ACTIVITY: Retype the data below, unchanged, from its first line through the line containing "grand frère. Le", including both of those lines.

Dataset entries

· · · · · · ·

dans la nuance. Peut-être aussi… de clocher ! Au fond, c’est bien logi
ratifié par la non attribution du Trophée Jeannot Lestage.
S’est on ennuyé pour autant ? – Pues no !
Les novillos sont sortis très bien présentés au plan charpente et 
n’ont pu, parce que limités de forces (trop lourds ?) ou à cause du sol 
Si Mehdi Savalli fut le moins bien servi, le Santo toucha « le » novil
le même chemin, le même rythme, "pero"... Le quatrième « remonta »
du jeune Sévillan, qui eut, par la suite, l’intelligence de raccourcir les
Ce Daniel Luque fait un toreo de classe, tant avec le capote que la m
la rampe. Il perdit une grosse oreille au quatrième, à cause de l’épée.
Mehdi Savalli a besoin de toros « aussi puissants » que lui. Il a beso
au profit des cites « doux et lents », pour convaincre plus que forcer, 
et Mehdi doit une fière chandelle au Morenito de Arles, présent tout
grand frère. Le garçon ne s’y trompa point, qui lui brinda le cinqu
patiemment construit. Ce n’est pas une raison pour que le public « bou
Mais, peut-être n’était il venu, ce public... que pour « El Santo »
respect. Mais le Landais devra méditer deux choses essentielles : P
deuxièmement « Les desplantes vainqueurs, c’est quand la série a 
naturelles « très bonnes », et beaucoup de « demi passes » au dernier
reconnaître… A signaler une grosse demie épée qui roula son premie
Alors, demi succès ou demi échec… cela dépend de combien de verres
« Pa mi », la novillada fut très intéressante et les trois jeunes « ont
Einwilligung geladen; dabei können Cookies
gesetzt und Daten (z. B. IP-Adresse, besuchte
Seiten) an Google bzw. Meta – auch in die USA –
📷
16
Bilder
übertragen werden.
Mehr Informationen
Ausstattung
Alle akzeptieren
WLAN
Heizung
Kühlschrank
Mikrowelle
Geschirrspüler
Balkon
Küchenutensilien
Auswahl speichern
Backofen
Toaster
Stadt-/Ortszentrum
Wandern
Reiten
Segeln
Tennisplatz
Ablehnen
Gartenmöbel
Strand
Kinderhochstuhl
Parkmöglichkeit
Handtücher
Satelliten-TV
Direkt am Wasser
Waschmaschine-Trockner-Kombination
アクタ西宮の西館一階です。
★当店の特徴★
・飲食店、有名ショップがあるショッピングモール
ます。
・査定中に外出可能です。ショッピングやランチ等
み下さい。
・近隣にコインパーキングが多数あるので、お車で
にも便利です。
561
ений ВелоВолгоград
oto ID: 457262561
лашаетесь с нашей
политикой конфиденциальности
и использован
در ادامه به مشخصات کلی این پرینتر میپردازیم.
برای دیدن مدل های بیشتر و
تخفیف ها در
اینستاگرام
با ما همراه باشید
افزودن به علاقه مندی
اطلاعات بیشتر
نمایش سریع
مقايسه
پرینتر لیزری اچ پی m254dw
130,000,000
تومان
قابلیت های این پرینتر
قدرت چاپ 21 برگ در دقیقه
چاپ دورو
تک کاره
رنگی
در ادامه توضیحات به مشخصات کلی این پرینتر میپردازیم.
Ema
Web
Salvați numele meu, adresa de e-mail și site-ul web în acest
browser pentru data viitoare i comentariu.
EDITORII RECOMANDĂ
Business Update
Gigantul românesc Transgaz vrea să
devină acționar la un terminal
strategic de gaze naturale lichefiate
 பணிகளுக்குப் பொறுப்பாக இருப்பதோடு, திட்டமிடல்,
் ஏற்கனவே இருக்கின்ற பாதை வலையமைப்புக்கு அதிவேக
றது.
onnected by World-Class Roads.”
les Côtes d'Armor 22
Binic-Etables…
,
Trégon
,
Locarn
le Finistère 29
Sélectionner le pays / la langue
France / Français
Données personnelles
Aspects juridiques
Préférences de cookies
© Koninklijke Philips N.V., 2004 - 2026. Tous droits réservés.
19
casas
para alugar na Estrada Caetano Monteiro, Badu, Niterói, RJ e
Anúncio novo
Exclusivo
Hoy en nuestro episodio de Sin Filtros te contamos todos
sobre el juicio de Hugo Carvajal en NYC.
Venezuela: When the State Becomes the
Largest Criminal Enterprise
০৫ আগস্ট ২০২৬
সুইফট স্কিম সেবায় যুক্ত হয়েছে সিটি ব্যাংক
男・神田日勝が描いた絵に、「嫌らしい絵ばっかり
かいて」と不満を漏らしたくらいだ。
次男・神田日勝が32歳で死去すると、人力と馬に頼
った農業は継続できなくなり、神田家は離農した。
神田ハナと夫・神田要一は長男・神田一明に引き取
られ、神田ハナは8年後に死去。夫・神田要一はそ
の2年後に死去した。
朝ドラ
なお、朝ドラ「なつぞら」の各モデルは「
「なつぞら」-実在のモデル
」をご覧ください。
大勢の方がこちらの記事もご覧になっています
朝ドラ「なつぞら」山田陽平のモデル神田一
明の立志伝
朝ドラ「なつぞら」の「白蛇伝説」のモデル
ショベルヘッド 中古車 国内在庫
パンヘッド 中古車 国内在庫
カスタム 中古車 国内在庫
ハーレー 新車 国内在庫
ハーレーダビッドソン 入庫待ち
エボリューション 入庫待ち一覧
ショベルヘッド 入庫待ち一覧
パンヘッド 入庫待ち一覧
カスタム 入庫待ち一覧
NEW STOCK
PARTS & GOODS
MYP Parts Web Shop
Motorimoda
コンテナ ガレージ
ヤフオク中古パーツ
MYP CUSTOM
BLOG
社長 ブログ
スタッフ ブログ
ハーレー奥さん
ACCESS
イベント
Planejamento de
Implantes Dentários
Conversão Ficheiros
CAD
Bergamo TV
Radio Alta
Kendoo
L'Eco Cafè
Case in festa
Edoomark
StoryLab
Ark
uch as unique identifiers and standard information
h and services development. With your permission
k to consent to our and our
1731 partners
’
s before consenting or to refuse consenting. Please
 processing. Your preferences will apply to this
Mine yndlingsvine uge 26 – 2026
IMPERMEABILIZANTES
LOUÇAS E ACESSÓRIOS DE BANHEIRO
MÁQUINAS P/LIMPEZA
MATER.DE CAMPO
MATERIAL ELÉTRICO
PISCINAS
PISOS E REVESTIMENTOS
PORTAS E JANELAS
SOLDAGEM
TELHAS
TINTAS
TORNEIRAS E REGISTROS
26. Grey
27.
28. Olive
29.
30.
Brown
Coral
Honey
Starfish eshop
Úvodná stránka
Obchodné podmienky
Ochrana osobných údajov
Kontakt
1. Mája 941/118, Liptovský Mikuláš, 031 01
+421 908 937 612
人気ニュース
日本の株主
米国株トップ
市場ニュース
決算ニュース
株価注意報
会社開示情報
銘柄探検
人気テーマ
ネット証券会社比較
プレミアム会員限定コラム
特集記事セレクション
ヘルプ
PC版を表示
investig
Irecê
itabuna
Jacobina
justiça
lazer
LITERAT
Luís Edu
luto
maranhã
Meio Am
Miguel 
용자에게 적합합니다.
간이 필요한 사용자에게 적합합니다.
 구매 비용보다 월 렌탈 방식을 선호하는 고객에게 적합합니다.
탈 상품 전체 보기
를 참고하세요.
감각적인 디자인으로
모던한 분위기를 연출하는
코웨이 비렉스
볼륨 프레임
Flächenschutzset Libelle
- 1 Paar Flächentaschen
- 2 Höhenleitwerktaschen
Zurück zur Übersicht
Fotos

· · · · · · ·

RESULT OF THIS EXERCISE:
dans la nuance. Peut-être aussi… de clocher ! Au fond, c’est bien logi
ratifié par la non attribution du Trophée Jeannot Lestage.
S’est on ennuyé pour autant ? – Pues no !
Les novillos sont sortis très bien présentés au plan charpente et 
n’ont pu, parce que limités de forces (trop lourds ?) ou à cause du sol 
Si Mehdi Savalli fut le moins bien servi, le Santo toucha « le » novil
le même chemin, le même rythme, "pero"... Le quatrième « remonta »
du jeune Sévillan, qui eut, par la suite, l’intelligence de raccourcir les
Ce Daniel Luque fait un toreo de classe, tant avec le capote que la m
la rampe. Il perdit une grosse oreille au quatrième, à cause de l’épée.
Mehdi Savalli a besoin de toros « aussi puissants » que lui. Il a beso
au profit des cites « doux et lents », pour convaincre plus que forcer, 
et Mehdi doit une fière chandelle au Morenito de Arles, présent tout
grand frère. Le garçon ne s’y trompa point, qui lui brinda le cinqu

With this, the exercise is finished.